Work task 1: In the stored data, from its first line through the line containing "а современных деятелей", inclusive, rename "Pedir orçamento" to "Solicitar orçamento" and leave everything else unchanged.

Extracted text:
*** Block opens ***
- Category: Arts
- Written by Eloi Minka
"When the moment hatches in time''s womb there will be no art talk. The only poem you will hear will be the spear point pivoted in the punctured marrow of the villain. Therefore we are the last poets of the world." - Willie Kgositsile
Their name is taken from the words of South African writer Willie Kgositsile: The Last Poets, carrying the word like a flashlight. Their work is uncompromising and direct, sometimes overly so but always positive.
The crowd was ready for them at Harbourfront yesterday afternoon, having enjoyed the work of Philadelphia songstress Liz Fields earlier in the day. So when Babatunde’s drum opened the festivities and Umar Bin Hassan, in his usually humourous tone shouted:
“Niggas is scared of revolution !” The applause could not be contained.
The Last Poets was formed in Harlem, NY in 1968. Abiodun Oyewole, David Nelson and Gylan Kain were the original members of the group which later evolved to include Umar Bin Hassan, Felipe Luciano, Jalal Nurridin and Suliaman El Hadi.
*** Block closes ***
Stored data
*** Block opens ***
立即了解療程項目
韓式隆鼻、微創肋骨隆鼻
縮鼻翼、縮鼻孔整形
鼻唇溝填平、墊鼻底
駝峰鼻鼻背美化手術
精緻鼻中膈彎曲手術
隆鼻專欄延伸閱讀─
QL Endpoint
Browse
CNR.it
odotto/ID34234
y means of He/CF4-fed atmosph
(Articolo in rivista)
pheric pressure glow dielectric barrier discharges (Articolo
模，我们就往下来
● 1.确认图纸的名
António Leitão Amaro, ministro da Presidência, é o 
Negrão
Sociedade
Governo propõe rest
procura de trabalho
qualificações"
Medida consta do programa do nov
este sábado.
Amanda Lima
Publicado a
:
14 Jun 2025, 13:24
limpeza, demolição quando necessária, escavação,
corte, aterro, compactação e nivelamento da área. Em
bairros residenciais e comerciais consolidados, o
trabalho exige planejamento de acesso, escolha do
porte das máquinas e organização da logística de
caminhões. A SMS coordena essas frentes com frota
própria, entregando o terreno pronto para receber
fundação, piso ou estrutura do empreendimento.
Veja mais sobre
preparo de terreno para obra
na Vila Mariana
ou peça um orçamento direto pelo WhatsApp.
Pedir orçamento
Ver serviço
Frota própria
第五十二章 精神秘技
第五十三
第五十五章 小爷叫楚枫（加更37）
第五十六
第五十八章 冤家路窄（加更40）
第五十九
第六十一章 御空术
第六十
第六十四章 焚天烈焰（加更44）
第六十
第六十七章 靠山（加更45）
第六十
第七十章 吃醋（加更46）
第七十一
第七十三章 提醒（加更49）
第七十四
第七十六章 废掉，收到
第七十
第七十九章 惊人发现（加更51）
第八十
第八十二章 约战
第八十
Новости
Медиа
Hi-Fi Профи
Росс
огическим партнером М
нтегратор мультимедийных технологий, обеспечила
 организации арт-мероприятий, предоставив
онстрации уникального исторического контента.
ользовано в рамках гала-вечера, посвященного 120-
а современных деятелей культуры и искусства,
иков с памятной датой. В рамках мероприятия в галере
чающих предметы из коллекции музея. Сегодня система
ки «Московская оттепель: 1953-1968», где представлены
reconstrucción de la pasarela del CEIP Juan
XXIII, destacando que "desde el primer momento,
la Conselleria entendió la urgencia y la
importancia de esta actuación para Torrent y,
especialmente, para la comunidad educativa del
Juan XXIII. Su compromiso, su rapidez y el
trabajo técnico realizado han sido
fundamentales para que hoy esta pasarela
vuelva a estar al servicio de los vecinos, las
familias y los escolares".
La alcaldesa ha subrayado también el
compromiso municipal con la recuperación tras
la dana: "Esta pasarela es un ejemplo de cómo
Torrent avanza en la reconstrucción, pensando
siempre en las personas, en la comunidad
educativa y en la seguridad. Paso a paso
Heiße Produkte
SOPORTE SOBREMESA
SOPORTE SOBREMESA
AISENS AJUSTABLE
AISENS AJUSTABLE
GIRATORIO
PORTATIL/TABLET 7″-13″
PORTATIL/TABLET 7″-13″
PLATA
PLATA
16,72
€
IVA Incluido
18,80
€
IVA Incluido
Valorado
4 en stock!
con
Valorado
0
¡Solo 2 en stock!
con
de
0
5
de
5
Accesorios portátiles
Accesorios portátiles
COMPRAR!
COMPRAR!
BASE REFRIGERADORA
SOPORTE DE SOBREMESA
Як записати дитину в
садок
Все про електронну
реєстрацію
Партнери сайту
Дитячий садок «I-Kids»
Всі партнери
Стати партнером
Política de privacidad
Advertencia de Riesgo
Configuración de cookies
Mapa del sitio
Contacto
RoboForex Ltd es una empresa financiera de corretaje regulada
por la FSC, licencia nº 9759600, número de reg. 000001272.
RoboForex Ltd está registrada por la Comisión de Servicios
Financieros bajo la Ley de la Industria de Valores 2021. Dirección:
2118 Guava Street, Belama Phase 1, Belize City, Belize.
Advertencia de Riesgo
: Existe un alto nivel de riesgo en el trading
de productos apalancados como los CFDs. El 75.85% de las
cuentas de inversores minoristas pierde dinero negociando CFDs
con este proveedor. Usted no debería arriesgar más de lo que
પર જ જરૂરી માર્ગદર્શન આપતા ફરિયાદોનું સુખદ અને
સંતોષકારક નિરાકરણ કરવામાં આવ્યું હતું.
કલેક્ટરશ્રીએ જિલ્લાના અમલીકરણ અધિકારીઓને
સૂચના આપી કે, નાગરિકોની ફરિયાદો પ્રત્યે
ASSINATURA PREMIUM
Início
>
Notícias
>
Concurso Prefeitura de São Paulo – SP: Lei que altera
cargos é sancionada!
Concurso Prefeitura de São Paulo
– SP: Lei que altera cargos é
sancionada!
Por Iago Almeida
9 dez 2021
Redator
*** Block closes ***
Work task 2: Reproduce the article on The Last Poets from "The Last Poets was" through "Suliaman El Hadi.", inclusive.

Worked solution 1:
立即了解療程項目
韓式隆鼻、微創肋骨隆鼻
縮鼻翼、縮鼻孔整形
鼻唇溝填平、墊鼻底
駝峰鼻鼻背美化手術
精緻鼻中膈彎曲手術
隆鼻專欄延伸閱讀─
QL Endpoint
Browse
CNR.it
odotto/ID34234
y means of He/CF4-fed atmosph
(Articolo in rivista)
pheric pressure glow dielectric barrier discharges (Articolo
模，我们就往下来
● 1.确认图纸的名
António Leitão Amaro, ministro da Presidência, é o 
Negrão
Sociedade
Governo propõe rest
procura de trabalho
qualificações"
Medida consta do programa do nov
este sábado.
Amanda Lima
Publicado a
:
14 Jun 2025, 13:24
limpeza, demolição quando necessária, escavação,
corte, aterro, compactação e nivelamento da área. Em
bairros residenciais e comerciais consolidados, o
trabalho exige planejamento de acesso, escolha do
porte das máquinas e organização da logística de
caminhões. A SMS coordena essas frentes com frota
própria, entregando o terreno pronto para receber
fundação, piso ou estrutura do empreendimento.
Veja mais sobre
preparo de terreno para obra
na Vila Mariana
ou peça um orçamento direto pelo WhatsApp.
Solicitar orçamento
Ver serviço
Frota própria
第五十二章 精神秘技
第五十三
第五十五章 小爷叫楚枫（加更37）
第五十六
第五十八章 冤家路窄（加更40）
第五十九
第六十一章 御空术
第六十
第六十四章 焚天烈焰（加更44）
第六十
第六十七章 靠山（加更45）
第六十
第七十章 吃醋（加更46）
第七十一
第七十三章 提醒（加更49）
第七十四
第七十六章 废掉，收到
第七十
第七十九章 惊人发现（加更51）
第八十
第八十二章 约战
第八十
Новости
Медиа
Hi-Fi Профи
Росс
огическим партнером М
нтегратор мультимедийных технологий, обеспечила
 организации арт-мероприятий, предоставив
онстрации уникального исторического контента.
ользовано в рамках гала-вечера, посвященного 120-
а современных деятелей культуры и искусства,

Worked solution 2:
The Last Poets was formed in Harlem, NY in 1968. Abiodun Oyewole, David Nelson and Gylan Kain were the original members of the group which later evolved to include Umar Bin Hassan, Felipe Luciano, Jalal Nurridin and Suliaman El Hadi.